**Reading passage**
Mar 18, 2007

Against Precision




About a month or so ago I mentioned that I disagreed with several points that Nicholas Manning brought up in his admirably considered and ultimately reasonable review of my long poem Night Season in Galatea Resurrects. My pace in formulating criticism or responses to criticism tends to be glacially slow. It was not until I went to see some of the works in the Minimalist collection at DIA: Beacon that I began to glean an understanding of what, exactly, my point was in differing with some of the notions that Nicholas put forward in his review. I don't really want to offer a point-by-point rebuttal to Nicholas's piece, since I think that it is a fine and self-contained view of the poem in question. Instead, I'd like to offer my thoughts on the matter in relation to my reaction to some of the work at DIA: Beacon and some of my thoughts on precision in art (read: painting, poetry, sculpture, what have you) in general.

**Records shown**
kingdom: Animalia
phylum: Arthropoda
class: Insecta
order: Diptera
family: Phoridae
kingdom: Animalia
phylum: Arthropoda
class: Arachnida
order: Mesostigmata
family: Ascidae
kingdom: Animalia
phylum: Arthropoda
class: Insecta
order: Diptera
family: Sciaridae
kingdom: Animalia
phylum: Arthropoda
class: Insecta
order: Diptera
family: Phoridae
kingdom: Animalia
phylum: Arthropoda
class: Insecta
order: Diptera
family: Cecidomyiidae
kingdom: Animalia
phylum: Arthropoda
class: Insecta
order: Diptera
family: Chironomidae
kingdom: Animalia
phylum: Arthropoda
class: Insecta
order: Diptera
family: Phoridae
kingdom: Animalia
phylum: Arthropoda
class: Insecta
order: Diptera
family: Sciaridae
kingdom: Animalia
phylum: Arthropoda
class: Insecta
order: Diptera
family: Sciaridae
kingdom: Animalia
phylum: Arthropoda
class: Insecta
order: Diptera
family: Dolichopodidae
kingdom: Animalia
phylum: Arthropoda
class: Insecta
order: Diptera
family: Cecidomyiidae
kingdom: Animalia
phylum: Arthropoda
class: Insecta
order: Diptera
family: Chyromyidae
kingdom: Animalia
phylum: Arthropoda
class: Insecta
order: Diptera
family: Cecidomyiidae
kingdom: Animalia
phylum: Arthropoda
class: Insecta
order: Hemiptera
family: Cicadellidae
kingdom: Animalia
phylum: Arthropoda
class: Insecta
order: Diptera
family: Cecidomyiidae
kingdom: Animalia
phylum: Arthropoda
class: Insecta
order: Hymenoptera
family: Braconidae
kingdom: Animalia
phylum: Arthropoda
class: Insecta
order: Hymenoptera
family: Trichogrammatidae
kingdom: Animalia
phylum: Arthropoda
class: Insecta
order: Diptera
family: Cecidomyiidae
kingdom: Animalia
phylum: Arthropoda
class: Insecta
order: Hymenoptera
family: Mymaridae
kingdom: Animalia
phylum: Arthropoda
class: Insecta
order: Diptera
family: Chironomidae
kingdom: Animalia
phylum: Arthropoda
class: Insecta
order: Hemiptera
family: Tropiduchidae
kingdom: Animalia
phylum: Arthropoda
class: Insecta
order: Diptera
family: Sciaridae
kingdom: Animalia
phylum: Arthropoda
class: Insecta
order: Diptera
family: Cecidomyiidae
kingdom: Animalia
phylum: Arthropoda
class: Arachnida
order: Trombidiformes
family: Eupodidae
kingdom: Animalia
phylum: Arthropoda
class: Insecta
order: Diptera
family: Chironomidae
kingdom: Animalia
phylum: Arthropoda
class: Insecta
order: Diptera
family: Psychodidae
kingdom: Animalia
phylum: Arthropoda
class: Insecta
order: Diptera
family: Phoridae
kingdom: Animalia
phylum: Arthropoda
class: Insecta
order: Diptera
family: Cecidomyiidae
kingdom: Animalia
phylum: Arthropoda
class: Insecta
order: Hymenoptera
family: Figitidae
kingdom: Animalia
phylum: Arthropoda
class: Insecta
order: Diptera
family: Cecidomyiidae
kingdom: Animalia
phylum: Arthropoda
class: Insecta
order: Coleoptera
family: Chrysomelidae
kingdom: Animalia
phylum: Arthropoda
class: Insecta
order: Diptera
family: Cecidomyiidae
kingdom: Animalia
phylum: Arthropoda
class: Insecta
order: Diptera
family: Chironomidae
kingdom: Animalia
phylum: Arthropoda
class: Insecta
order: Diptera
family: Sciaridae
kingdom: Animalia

**Requirements**
1. Answer these questions about the post on precision in art:
(a) What is the title of the long poem that Nicholas Manning reviewed?
(b) In what publication did that review appear?
(c) Where did the writer go to see works in the Minimalist collection?
2. Lay out the lines of the listing as a numbered list, starting with the line that contains "order: Coleoptera" and ending with the last line of the listing. Leave out any blank lines.

**Per-task answers**
1.
(a) Night Season
(b) Galatea Resurrects
(c) DIA: Beacon

2.
1. order: Coleoptera
2. family: Chrysomelidae
3. kingdom: Animalia
4. phylum: Arthropoda
5. class: Insecta
6. order: Diptera
7. family: Cecidomyiidae
8. kingdom: Animalia
9. phylum: Arthropoda
10. class: Insecta
11. order: Diptera
12. family: Chironomidae
13. kingdom: Animalia
14. phylum: Arthropoda
15. class: Insecta
16. order: Diptera
17. family: Sciaridae
18. kingdom: Animalia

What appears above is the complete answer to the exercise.